■ **What to work on**:
(A) From the passage about coach training, list each instruction it gives for how to behave while taking the beginner class as a student.
(B) Write the next part of the passage about coach training, picking up after its final sentence.

■ **Exercise passage**:
Note that one of the justifications for requiring you to work only at one site is the expense of the training. If you are willing to pay this yourself — it'll be $500 or more — then you may be able to get two or more site managers to agree to hire you after you complete the training. Most coaches are not trying to make a bundle of money from teaching, and coach only at the site most convenient to their homes, so this is not an issue. But if you hope to make a significant contribution to your income, the ability to work at any site will be valuable. Just three additional classes will pay for the training cost.

Once you get in the queue, there are several requirements that the state imposes before you can even start the coach training course. You must take the beginner class as a student. The site may or may not require you to pay for the class. (As an aside, when you're in that class, you will probably know more than most of the other students. Your job in the class is to listen, and not to speak unless spoken to. When the coach asks a question of the class, do not answer it. Remember that the coach is trying to draw the information from the class, not feed it to them.)

After taking the class, you may be required to assist — "range aide" as we call it — at two more classes. This will probably be unpaid time. You will be present for the riding time, and will help the coach set up the exercises. You will observe how that person runs the exercises. It will benefit you greatly if you can observe more than one coach. You will not assist in the coaching. You will be required by the coach or coaches you're assisting to stay off the range while the exercises are in progress.

■ **Dataset records**:
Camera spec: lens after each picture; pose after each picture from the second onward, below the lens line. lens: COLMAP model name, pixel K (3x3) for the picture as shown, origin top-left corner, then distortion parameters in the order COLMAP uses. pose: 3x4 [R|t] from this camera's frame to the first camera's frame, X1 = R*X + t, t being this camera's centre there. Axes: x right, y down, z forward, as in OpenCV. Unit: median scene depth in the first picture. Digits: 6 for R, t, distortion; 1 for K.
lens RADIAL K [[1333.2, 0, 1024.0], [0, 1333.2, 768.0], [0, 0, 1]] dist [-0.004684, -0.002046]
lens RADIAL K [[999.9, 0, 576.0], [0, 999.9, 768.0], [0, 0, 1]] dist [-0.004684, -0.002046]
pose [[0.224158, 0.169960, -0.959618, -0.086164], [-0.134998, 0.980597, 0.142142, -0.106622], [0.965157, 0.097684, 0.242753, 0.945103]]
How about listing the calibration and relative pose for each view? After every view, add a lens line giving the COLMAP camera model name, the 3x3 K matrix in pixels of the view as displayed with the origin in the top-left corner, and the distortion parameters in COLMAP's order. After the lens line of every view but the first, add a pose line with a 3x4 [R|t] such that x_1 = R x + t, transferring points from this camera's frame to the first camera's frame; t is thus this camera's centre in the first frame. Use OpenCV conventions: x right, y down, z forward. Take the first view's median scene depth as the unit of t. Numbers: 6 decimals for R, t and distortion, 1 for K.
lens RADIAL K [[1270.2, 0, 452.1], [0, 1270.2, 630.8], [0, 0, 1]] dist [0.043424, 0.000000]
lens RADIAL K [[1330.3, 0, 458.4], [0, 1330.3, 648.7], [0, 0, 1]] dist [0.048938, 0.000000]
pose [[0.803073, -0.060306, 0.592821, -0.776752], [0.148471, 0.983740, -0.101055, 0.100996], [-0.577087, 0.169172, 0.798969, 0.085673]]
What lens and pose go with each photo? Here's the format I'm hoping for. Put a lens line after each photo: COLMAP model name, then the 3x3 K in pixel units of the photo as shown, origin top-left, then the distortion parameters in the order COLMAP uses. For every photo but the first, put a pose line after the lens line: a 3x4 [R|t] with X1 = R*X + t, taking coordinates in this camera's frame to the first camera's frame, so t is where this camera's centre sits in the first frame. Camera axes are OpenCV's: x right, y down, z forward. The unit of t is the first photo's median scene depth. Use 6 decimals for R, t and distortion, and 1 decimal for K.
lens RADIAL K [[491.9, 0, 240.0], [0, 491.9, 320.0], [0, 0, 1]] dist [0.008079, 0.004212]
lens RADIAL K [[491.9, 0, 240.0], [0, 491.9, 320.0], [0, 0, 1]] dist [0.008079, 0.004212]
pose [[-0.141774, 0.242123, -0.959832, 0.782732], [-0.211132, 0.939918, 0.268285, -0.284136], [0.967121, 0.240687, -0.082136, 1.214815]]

■ **Answers per task**:
(A)
- Listen.
- Do not speak unless spoken to.
- When the coach asks a question of the class, do not answer it.

(B)
After successfully meeting the preliminaries, there is an 8-day RiderCoach Preparation class. It's run by one or more RiderCoach Trainers, certified by the MSF. It'll cost something like $500, which you may be required to pay yourself. Generally, the first 4 days are run over a long weekend, followed by a break of several days, followed by another 4 days, including a weekend. During the last two days you and the other candidates will teach a complete beginner class, being graded by the trainers.

The coach preparation class is, ah, arduous. My class started with 12 people and actually graduated 5. The best advice I can give a participant is to devote the entire time to the class, and only to the class. There'll be a hotel specified for the participants near the class site; stay in it, even if your home is nearby. Don't read your email during the time you're in the class. Don't call home and talk to your spouse about your children, or your job, or the house.

If you take it seriously, you won't have much trouble in the coach preparation class. After you pass it, you still aren't quite done. There's a further requirement to teach three classes with an experienced coach, who will report to one of the coach trainers. When the experienced coach says you're ready, one of the trainers will observe you and, if satisfied, will then certify you as fully ready for duty.

"You don't make it sound like much fun."

Well, I thought it was fun. And being a coach is even more fun, watching people overcome obstacles and accomplish something — something that may save their lives. But so often I see prospective coaches who want to get into it for reasons that will, essentially, ensure their failure. They've been riding for years, decades, and have learned a lot and want to impart that knowledge to others. That attitude, however understandable and even laudable, will not do the job in the MSF's Beginner Rider Course.

If I haven't discouraged you entirely, here's a suggestion for deciding whether to proceed. Take the Experienced Rider Course. In addition to learning what you can from the course and exchanging knowledge and opinions with the other students (and getting a 10% insurance discount on the mandatory parts of your motorcycle insurance), pay attention to the way the coach conducts the class. If you like what you see, go ahead and look into the process of doing it yourself.